• [ASSIGNMENT]
Print the passage of the street fair post from "I think we all" up to and including "yarn all day.", keeping every word unchanged.

• [TEXT FOR ANALYSIS]
Melrose on 7th Street Fair 2010

Published by Gwynne under on 10:27 AM
On Saturday March 6th, Bewilderknits hoisted our tent up at the Melrose on 7th Avenue Street Fair, marketed as M7. This was a new event for us, but it has been going and growing for a handful of years now. This year they got so big that Clear Channel donated a big billboard on 7th Avenue & Glenrosa, along with other free advertising spots to promote the event.

I think we all have grown to enjoy hosting booths at these all-day events. They don't feel as hectic as short events; we never have the feeling that we just set up and already we're striking the tent.  The longer the event, the more we have time to just sit around, or knit, or in Cora's case, spin yarn all day.

Sometimes it feels like it's hard to get a solid uninterrupted block of time to just work on knitting or making yarn. All-day-long events are terrific for this! Plus (and this might just be me, since I just finished graduate school), I have this problem where I feel like I need to be "being productive" all the time. I'm still trying to get over that :) In the meantime, I can sit at a booth and "do nothing" while "being productive."

Part of what was really cool about the Melrose Street Fair, and any new event really, is that we compare and contrast it with other events we've done: the downtown 1st & 3rd Fridays, Tempe Indie Chic, Sunnyslope Art Walks and the Roadrunner Farmers Markets. Each event has a vibe and there's a sort of trend to the crowds who are walking around.

Our booth was directly across from an LGBT Pride booth. Much of 7th Avenue in this section is lined with rainbow flags. The gay church is right next to a big gay bar. I like how many of the businesses are gay-owned but they cater to everyone. Copper Star coffee often has rainbow flags out and there's a bunch of mixed cultures inside. Young teachers, who come from all over the valley, grade their papers there on weekends. I go there to knit, spin, meet with friends, blog and pick up fuel for our First Friday events. (Credit for the picture below goes to The Hot Sheet blog.)

• [Data records]
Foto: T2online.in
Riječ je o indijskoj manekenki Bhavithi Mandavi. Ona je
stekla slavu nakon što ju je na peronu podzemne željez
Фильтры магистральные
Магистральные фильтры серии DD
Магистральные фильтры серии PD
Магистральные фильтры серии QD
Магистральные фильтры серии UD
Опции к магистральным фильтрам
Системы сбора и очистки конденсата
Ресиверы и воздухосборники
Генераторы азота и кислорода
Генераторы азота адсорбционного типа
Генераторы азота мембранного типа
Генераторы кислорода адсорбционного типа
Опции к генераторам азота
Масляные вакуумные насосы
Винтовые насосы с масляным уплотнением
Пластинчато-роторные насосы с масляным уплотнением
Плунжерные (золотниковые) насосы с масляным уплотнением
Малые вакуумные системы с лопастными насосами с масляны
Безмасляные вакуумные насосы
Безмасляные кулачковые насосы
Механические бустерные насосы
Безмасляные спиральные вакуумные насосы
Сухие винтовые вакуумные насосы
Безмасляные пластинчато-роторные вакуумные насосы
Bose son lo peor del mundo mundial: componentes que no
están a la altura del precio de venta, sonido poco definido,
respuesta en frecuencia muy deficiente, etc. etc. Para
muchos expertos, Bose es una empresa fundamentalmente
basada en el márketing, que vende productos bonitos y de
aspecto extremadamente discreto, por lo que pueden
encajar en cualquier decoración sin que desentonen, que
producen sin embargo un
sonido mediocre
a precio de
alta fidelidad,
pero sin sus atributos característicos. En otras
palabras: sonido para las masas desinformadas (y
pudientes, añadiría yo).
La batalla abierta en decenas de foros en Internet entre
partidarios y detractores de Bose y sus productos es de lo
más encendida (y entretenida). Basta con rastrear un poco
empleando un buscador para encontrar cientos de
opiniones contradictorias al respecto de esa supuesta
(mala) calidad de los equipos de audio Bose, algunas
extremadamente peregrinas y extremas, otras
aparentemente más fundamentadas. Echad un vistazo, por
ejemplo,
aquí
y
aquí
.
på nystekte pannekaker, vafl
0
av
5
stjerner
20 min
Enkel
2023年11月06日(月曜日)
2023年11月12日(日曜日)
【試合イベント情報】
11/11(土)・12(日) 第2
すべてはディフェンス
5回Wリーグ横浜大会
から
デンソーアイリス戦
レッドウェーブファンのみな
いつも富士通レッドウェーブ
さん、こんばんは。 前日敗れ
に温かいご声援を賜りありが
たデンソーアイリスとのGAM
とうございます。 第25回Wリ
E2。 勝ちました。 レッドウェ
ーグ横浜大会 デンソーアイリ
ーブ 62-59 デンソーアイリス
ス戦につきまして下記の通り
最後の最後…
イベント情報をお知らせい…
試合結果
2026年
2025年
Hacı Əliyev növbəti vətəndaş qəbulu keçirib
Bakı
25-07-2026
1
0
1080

• [TASK SOLUTION]
I think we all have grown to enjoy hosting booths at these all-day events. They don't feel as hectic as short events; we never have the feeling that we just set up and already we're striking the tent.  The longer the event, the more we have time to just sit around, or knit, or in Cora's case, spin yarn all day.